**Task to carry out**
Report each line of the entries below that contains the string "Udemy", copying every such line in full.

━━━ Source information

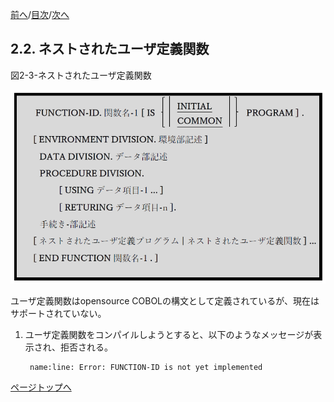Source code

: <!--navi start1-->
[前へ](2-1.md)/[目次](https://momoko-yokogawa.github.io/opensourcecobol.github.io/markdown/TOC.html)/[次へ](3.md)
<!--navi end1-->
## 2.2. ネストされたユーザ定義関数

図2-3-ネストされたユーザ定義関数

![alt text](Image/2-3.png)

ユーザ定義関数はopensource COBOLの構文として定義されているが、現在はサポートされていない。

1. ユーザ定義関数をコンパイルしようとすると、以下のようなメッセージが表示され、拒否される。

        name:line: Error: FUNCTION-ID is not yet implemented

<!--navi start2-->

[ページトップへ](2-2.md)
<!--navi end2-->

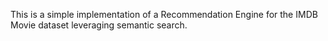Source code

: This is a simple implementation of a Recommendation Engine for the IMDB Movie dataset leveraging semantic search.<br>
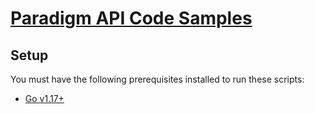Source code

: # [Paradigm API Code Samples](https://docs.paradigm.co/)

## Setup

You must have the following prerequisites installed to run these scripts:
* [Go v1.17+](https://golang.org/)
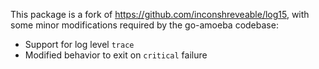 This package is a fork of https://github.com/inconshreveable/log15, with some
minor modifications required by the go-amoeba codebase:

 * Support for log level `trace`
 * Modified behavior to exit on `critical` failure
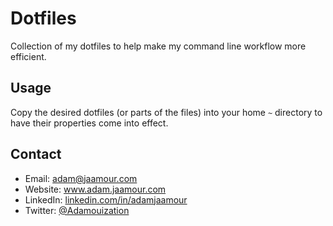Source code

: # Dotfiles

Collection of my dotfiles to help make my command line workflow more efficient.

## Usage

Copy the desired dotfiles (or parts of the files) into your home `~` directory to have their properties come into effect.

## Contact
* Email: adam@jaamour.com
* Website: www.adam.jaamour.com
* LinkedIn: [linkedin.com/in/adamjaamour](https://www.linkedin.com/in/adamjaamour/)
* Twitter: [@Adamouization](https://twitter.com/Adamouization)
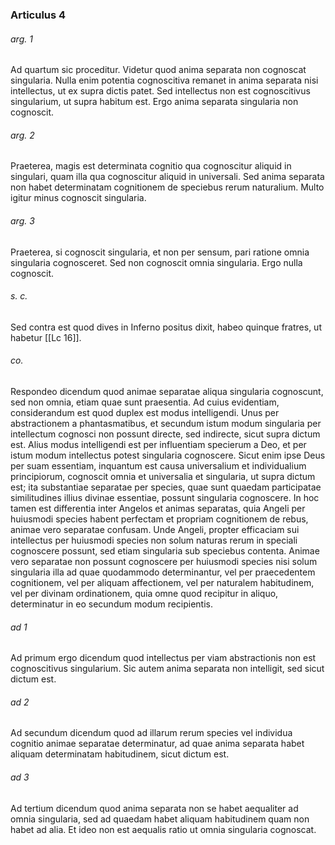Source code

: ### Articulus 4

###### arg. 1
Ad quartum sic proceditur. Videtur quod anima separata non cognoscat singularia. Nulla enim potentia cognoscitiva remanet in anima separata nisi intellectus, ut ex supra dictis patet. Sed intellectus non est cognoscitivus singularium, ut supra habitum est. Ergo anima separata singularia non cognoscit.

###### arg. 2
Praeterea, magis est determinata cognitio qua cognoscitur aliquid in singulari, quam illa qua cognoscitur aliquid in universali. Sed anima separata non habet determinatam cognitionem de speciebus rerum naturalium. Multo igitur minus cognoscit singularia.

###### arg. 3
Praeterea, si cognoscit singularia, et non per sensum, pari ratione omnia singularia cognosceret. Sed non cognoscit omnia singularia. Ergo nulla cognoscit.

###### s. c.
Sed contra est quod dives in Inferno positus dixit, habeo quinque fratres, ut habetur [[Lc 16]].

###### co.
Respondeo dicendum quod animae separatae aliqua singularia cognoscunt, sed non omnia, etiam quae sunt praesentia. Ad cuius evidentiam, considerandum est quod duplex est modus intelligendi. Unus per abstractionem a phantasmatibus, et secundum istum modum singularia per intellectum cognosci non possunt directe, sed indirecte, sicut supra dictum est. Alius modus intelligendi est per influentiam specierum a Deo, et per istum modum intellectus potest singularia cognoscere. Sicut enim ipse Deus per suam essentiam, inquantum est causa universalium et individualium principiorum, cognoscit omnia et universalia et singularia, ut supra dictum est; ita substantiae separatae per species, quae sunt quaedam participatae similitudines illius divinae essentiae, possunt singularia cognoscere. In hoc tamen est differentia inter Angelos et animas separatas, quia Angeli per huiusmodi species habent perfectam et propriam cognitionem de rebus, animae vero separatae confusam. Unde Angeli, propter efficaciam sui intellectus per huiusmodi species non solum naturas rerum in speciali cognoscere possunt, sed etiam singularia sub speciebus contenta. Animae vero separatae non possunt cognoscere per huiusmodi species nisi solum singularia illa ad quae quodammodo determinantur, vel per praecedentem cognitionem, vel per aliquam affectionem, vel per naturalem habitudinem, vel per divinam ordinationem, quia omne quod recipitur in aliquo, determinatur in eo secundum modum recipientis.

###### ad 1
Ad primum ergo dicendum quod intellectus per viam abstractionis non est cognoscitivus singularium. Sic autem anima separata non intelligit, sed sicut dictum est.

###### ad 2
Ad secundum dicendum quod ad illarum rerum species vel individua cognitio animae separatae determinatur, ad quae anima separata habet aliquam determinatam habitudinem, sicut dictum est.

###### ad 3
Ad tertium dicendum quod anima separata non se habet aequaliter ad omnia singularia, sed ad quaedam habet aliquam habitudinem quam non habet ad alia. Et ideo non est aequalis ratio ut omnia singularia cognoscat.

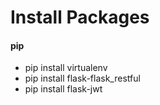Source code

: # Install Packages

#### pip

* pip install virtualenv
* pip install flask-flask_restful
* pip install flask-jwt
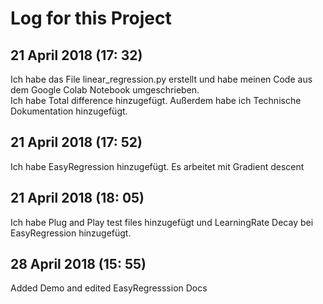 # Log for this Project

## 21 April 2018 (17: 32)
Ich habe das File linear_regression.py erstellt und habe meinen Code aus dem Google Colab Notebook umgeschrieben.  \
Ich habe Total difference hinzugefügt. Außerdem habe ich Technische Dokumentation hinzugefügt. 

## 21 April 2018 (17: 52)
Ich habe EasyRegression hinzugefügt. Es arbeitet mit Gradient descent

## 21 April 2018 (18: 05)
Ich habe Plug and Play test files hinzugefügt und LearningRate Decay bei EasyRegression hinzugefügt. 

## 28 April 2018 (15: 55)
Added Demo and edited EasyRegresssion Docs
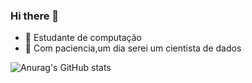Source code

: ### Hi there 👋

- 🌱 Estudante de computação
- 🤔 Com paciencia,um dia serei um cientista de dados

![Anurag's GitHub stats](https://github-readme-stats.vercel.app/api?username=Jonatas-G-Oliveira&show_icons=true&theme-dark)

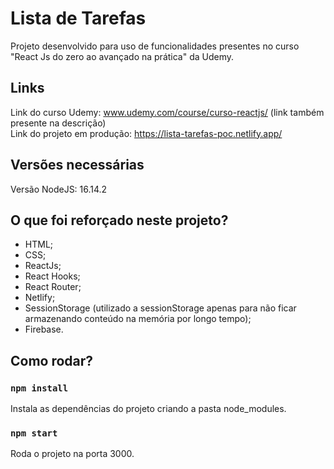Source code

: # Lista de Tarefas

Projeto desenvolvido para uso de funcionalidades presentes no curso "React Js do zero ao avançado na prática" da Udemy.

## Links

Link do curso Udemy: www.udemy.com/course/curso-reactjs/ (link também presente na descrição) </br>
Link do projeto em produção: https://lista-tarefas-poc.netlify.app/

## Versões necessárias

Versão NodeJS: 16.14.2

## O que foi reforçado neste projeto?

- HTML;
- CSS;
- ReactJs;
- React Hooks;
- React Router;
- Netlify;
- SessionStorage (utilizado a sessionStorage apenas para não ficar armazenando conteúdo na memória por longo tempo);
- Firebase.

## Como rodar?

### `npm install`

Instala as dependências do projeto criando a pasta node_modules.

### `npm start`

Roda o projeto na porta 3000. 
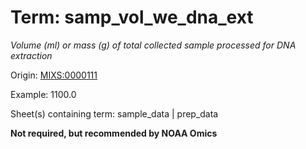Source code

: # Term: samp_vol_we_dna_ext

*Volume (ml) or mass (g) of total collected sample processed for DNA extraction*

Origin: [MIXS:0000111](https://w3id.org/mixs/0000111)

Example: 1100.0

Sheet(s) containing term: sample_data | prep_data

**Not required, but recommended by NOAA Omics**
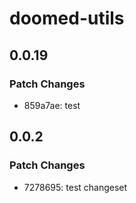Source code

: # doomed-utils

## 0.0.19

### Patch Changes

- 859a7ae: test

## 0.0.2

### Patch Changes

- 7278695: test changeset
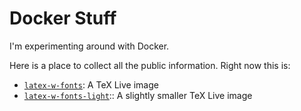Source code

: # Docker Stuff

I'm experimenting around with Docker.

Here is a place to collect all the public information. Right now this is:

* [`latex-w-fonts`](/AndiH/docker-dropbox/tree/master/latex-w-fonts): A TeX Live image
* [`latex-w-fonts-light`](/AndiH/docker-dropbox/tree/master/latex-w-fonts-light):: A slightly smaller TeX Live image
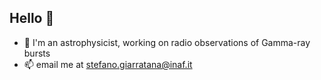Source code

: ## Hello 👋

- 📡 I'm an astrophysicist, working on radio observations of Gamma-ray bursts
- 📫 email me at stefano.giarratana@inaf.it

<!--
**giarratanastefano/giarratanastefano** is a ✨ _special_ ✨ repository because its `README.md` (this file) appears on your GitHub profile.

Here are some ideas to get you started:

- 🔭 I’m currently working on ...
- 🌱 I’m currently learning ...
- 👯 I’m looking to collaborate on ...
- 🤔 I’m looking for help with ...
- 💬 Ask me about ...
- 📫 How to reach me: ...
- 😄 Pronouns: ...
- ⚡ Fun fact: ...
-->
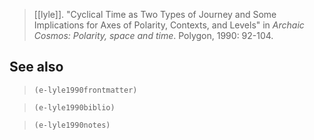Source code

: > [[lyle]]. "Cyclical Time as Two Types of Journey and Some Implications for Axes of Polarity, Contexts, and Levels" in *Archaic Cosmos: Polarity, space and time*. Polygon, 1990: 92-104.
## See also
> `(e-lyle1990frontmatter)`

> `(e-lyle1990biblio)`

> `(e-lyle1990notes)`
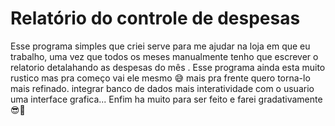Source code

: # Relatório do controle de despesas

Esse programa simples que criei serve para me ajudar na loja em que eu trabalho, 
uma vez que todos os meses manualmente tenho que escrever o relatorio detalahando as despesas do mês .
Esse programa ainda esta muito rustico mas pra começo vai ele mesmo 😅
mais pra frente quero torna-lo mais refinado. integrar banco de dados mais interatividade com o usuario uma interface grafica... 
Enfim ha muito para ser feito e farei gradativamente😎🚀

━━━━━━

**Exercise response**
Projeto desenvolvido para uso de funcionalidades presentes no curso "React Js do zero ao avançado na prática" da Udemy.
Link do curso Udemy: www.udemy.com/course/curso-reactjs/ (link também presente na descrição) </br>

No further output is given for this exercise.